By Moina Arcee Jul 25, 2013 Edited July 13 2018
On Joseph’s last visit to England he took his boat around the tip of Cornwall and landed in Wales. Driven eastward by hostile Druids, he and his party acquired a benefactor in the form of a local king, who gave the small band of Christians an island called Ynys-witrin: the Glassy Isle, or Glastonbury.[2] The Glastonbury Tor (Tor means hill) was in these times not a giant hill but an island surrounded by water and marsh.

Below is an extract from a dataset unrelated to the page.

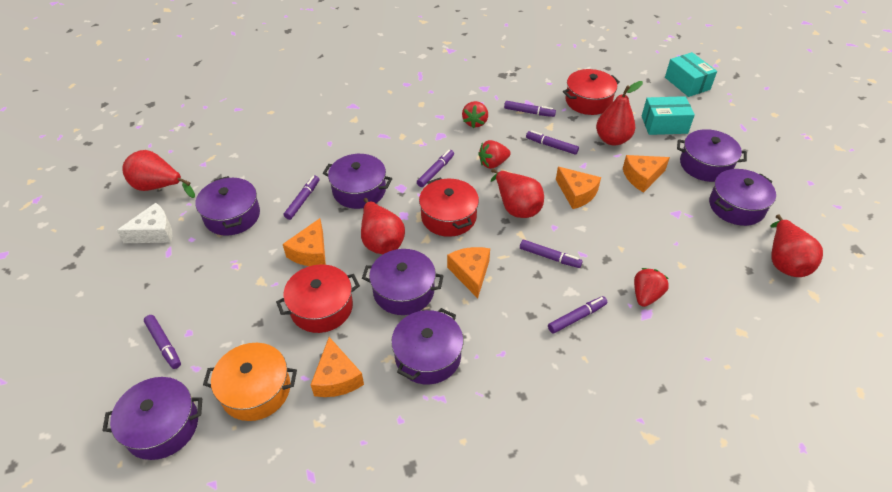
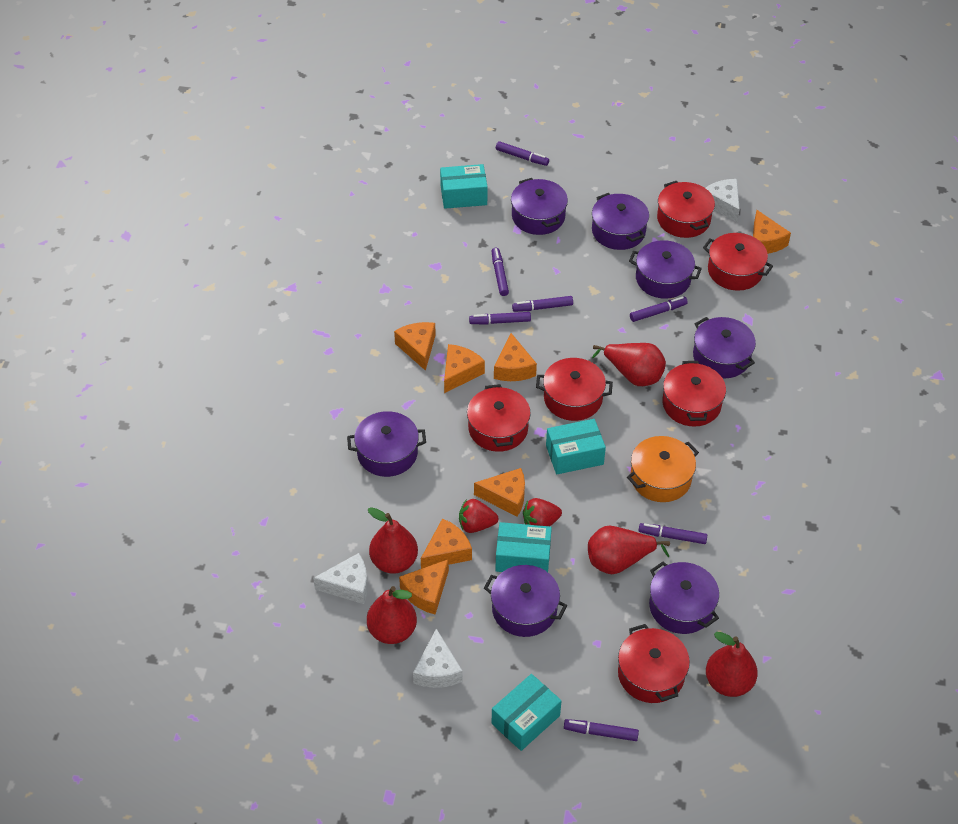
orange cheese: 5 -> 7
red pot: 3 -> 6
red strawberry: 3 -> 2
turquoise box: 2 -> 4
white cheese: 1 -> 3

A miracle occurred on a smaller hill near the Tor, Weary-all Hill. While preaching to the locals Joseph struck his staff into the ground. Was he emphasizing a point, expressing exasperation, or praying for a miracle to convert the souls of the Celtic Druids? Whatever his motive, when Joseph’s staff hit the ground leaves and blossoms shot forth from the wood.
On that spot, veiled by the mist of antiquity, grew a huge, double trunked tree that sported white blossoms each Christmas. Known as the Hawthorn Tree, or the Glastonbury Thorn, the flowering Hawthorn fascinates botanists even today. A plant of middle Eastern origin that blooms every Christmas in a cold climate has proved impossible to explain, at least by natural means. And why did the miraculous tree exist in Glastonbury alone? More than one Puritan tried to answer this question with the blade of an axe.[3]

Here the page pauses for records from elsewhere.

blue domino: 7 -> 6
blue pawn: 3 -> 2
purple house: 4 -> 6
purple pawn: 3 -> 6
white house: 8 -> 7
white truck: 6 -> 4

English author J.R.R. Tolkien was familiar with the Glastonbury legends, which included the tales of King Arthur. A literary legend, Arthur was also an actual man who trod the same hallowed ground as Joseph of Arimathea.
It happened in 1193, during the reign of Henry II, six centuries after Arthur’s death.[7]Sixteen feet below the floor of the Glastonbury Abbey was found a huge, hollowed out log, a common burial custom among Celtic Britons. Engraved letters on a leaden cross identified the remains as that of Arthur and his wife Guinevere.[8] Arthur’s skeleton was enormous, and his skull showed the effects of ten wounds. Strands of plaited golden hair on the smaller skeleton turned to powder under the fingers of a curious monk. Arthur’s famous sword, Excalibur, passed to Henry II’s son, Richard the Lion-Hearted, who took it with him when he left England on his Crusade.[9]
From the location of Arthur’s tomb it is evident that the Isle of Avalon was really the Isle of Glastonbury. Another interesting coincidence is Arthur’s quest for the Holy Grail, the chalice used by Christ at the Last Supper. Usually dismissed as literary fancy, Arthur’s quest for the Grail in the same area inhabited by Joseph of Arimathea is at least logical, for it is said that Joseph brought the Grail with him to England.[10]

Sources
[1] Hugh Ross Williamson, The Flowering Hawthorn, The Neumann Press, 1999 Edition, p. 12.
[2] Why it was called Ynys-witrin, or the Isle of Glass, is unclear. It may have to do with the appearance of the water that surrounded the island, or with an old Druid legend that the area was an entrance to the Celtic underworld, a passage that went through a druidic palace of glass.
[3] Eventually the Puritans reduced the Glastonbury Thorn to a stump, but not before some shoots were preserved.
[4] Wattle means materials that are twined or woven together.
[5] Or in the words of St. Patrick, “a place holy and ancient, chosen and sanctified by God in honor of Mary the pure Virgin, the Mother of God.” After converting Ireland Patrick spent the last years of his life in Glastonbury, When he died, in 472, he was buried on the right side of the altar of the WattleChurch (Williamson, p. 38.).
[6] Williamson, op. cit., p. 28.
[7] Approximately 542 A.D. Arthur was born around 470, and his real name may have been Artorius, for he was said to have been of Roman as well as English blood.
[8] Reginald Francis Treharne, The Glastonbury Legends, London, The Cresset Press, 1967, pp. 93-98. The depth of the tomb was intended to protect the remains from vengeful Saxons.
[9] Williamson, p. 50. The Glastonbury Abbey was at the time the most famous Christian landmark in Britain. It was destroyed by fire and restored by Henry II. Arthur and Guinevere’s relics were solemnly deposited in a large tomb in the restored Abbey. Four centuries later the Abbey and the tomb were destroyed by the Reformers.
[10] This is a later tradition that developed after Arthur’s remains were found. Although the Church has never endorsed the tradition that Joseph brought the Chalice of the Last Supper with him to England, an older and more generally accepted tradition is that Joseph brought with him 2 small cruets containing the Precious Blood, which he collected while removing Christ from His Cross. The cruets, and wooden staffs representing the Glastonbury Thorn, appear on Joseph’s coat of arms.